**AVAILABLE DATA**
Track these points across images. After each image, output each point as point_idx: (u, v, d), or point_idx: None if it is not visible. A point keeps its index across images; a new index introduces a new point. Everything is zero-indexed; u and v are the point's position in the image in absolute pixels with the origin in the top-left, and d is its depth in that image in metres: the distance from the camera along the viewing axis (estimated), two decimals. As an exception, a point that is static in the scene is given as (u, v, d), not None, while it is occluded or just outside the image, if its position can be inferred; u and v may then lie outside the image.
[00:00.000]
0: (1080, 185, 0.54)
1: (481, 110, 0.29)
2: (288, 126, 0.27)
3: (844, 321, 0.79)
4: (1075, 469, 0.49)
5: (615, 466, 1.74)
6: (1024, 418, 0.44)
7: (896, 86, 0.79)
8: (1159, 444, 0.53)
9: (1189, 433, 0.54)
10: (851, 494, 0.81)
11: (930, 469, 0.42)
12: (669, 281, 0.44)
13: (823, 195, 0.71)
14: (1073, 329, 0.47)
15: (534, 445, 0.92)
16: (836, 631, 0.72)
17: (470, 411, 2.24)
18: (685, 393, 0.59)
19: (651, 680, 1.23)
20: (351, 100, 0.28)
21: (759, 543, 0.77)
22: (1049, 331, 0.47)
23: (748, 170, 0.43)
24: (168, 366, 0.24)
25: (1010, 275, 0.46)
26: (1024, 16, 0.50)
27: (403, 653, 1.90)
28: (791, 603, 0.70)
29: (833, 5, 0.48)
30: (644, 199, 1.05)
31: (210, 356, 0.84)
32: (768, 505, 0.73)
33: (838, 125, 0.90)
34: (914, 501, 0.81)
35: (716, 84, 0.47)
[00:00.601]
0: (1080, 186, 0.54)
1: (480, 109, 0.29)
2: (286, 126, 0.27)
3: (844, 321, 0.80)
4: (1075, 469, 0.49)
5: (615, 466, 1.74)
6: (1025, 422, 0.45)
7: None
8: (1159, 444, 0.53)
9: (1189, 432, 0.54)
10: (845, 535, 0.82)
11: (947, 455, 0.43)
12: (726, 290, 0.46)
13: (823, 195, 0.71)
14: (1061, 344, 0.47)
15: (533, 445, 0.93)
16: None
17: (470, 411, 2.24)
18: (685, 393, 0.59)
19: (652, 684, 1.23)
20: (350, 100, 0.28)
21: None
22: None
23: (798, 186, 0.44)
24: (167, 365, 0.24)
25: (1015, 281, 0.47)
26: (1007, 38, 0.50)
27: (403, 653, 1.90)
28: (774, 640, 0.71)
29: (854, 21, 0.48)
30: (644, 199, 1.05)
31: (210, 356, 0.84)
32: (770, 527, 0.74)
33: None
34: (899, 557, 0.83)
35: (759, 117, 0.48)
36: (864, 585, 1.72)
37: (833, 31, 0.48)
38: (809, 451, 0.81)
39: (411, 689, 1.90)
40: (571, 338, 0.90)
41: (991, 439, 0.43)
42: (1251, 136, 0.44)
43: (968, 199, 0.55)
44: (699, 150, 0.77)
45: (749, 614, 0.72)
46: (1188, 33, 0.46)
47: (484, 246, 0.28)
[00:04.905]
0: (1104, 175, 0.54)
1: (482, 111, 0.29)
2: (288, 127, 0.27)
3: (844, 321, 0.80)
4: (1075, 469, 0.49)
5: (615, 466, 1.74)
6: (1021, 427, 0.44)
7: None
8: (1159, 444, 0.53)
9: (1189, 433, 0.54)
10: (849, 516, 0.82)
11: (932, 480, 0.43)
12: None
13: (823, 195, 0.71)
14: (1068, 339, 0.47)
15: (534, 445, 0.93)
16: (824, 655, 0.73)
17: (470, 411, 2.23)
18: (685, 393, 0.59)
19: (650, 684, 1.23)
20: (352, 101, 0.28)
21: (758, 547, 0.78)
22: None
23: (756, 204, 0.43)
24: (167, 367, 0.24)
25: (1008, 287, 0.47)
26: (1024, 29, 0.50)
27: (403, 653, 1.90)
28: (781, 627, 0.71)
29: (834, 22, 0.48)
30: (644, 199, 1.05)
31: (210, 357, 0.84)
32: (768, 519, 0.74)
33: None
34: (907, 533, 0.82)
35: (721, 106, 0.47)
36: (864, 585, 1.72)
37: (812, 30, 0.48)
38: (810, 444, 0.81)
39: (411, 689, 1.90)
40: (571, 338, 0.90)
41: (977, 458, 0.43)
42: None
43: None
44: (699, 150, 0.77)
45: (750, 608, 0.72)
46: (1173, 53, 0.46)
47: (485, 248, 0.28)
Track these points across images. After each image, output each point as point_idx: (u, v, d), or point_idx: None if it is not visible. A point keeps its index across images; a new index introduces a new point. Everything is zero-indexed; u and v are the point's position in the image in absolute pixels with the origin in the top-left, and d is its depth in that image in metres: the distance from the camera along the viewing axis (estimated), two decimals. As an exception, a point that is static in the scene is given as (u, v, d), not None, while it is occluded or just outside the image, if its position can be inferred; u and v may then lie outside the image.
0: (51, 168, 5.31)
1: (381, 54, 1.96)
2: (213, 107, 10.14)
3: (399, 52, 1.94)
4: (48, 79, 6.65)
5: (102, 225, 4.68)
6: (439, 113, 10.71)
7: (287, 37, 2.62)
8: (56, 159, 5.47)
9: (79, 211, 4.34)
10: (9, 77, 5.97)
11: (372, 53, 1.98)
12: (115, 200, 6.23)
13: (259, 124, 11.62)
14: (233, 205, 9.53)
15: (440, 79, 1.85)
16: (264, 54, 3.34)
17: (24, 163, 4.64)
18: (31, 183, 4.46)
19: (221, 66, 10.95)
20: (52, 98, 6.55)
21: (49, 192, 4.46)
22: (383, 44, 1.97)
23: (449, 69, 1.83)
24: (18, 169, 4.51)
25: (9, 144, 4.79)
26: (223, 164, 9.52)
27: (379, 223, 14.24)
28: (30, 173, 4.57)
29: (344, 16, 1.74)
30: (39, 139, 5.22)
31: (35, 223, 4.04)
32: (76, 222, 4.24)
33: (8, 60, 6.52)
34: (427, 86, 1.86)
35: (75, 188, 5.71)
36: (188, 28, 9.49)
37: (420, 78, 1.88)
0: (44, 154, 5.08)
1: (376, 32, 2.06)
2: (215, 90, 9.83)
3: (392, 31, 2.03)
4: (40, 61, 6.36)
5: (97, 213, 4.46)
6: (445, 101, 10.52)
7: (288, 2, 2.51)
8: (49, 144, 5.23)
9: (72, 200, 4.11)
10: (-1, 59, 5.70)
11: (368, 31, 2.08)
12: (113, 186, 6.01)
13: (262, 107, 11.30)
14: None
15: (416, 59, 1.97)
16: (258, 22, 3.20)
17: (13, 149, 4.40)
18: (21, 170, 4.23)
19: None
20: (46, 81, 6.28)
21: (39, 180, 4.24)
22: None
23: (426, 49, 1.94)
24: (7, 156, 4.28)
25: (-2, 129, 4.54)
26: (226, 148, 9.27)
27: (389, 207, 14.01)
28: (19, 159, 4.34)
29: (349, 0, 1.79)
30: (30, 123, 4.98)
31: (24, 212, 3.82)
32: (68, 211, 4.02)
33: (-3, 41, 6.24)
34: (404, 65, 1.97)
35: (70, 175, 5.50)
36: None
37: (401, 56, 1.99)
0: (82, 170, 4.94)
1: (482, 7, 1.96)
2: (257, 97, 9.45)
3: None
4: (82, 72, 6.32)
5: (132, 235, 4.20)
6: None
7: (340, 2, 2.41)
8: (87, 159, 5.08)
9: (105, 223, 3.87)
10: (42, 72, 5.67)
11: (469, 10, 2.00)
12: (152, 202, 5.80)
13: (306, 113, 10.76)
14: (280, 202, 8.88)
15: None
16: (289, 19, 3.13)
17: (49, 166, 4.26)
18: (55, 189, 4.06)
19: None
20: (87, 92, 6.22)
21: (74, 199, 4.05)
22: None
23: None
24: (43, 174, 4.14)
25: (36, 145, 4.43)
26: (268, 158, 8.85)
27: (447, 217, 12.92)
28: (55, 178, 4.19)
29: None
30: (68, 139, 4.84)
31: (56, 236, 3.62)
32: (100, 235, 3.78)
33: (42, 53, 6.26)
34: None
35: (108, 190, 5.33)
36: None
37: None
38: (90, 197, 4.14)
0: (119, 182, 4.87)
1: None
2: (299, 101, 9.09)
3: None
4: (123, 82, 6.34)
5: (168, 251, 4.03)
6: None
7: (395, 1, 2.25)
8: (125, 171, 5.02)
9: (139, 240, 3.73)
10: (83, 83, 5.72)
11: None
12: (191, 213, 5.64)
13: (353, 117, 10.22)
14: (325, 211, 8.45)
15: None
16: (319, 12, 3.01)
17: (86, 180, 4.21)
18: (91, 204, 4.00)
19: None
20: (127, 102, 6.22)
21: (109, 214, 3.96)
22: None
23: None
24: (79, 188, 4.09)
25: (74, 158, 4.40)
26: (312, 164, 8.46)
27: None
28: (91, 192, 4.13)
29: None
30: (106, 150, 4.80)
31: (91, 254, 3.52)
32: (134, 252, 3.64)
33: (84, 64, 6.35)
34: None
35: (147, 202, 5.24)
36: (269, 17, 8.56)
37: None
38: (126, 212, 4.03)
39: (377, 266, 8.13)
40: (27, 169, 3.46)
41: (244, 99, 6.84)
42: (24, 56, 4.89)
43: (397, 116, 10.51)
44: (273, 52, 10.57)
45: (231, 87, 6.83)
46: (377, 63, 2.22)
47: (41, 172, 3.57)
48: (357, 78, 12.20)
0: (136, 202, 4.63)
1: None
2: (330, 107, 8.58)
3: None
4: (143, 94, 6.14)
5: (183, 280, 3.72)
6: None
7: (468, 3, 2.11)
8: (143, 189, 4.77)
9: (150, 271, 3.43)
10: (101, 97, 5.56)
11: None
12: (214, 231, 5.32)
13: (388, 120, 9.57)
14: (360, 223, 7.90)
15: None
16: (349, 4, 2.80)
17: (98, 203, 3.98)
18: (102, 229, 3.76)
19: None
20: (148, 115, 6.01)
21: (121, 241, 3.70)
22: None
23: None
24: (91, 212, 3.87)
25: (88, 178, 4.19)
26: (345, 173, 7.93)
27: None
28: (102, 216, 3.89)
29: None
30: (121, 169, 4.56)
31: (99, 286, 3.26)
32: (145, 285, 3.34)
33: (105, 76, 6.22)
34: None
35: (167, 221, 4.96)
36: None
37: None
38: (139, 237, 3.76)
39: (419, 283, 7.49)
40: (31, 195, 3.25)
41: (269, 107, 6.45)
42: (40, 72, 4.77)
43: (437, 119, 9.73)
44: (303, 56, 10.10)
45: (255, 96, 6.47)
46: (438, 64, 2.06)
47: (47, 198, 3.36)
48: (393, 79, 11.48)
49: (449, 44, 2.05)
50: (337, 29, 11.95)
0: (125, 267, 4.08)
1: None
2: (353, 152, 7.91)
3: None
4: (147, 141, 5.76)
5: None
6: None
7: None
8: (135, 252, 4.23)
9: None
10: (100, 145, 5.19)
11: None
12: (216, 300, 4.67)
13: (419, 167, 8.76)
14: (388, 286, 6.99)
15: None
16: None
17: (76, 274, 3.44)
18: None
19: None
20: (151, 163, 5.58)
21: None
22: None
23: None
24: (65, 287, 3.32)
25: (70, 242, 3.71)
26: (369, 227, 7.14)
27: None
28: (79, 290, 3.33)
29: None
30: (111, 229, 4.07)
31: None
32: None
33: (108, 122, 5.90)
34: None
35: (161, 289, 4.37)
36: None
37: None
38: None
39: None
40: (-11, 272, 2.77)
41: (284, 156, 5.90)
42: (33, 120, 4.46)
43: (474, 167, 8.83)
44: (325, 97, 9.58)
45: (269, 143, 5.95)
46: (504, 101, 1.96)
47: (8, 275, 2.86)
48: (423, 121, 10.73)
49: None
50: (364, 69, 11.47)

**TASK GOAL**
Starting at the line that contains "42: (24, 56, 4.89)", copy every line down to the last line of the records above, exactly as written.

**ANSWER TO THE PROBLEM**
42: (24, 56, 4.89)
43: (397, 116, 10.51)
44: (273, 52, 10.57)
45: (231, 87, 6.83)
46: (377, 63, 2.22)
47: (41, 172, 3.57)
48: (357, 78, 12.20)
0: (136, 202, 4.63)
1: None
2: (330, 107, 8.58)
3: None
4: (143, 94, 6.14)
5: (183, 280, 3.72)
6: None
7: (468, 3, 2.11)
8: (143, 189, 4.77)
9: (150, 271, 3.43)
10: (101, 97, 5.56)
11: None
12: (214, 231, 5.32)
13: (388, 120, 9.57)
14: (360, 223, 7.90)
15: None
16: (349, 4, 2.80)
17: (98, 203, 3.98)
18: (102, 229, 3.76)
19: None
20: (148, 115, 6.01)
21: (121, 241, 3.70)
22: None
23: None
24: (91, 212, 3.87)
25: (88, 178, 4.19)
26: (345, 173, 7.93)
27: None
28: (102, 216, 3.89)
29: None
30: (121, 169, 4.56)
31: (99, 286, 3.26)
32: (145, 285, 3.34)
33: (105, 76, 6.22)
34: None
35: (167, 221, 4.96)
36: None
37: None
38: (139, 237, 3.76)
39: (419, 283, 7.49)
40: (31, 195, 3.25)
41: (269, 107, 6.45)
42: (40, 72, 4.77)
43: (437, 119, 9.73)
44: (303, 56, 10.10)
45: (255, 96, 6.47)
46: (438, 64, 2.06)
47: (47, 198, 3.36)
48: (393, 79, 11.48)
49: (449, 44, 2.05)
50: (337, 29, 11.95)
0: (125, 267, 4.08)
1: None
2: (353, 152, 7.91)
3: None
4: (147, 141, 5.76)
5: None
6: None
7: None
8: (135, 252, 4.23)
9: None
10: (100, 145, 5.19)
11: None
12: (216, 300, 4.67)
13: (419, 167, 8.76)
14: (388, 286, 6.99)
15: None
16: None
17: (76, 274, 3.44)
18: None
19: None
20: (151, 163, 5.58)
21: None
22: None
23: None
24: (65, 287, 3.32)
25: (70, 242, 3.71)
26: (369, 227, 7.14)
27: None
28: (79, 290, 3.33)
29: None
30: (111, 229, 4.07)
31: None
32: None
33: (108, 122, 5.90)
34: None
35: (161, 289, 4.37)
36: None
37: None
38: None
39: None
40: (-11, 272, 2.77)
41: (284, 156, 5.90)
42: (33, 120, 4.46)
43: (474, 167, 8.83)
44: (325, 97, 9.58)
45: (269, 143, 5.95)
46: (504, 101, 1.96)
47: (8, 275, 2.86)
48: (423, 121, 10.73)
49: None
50: (364, 69, 11.47)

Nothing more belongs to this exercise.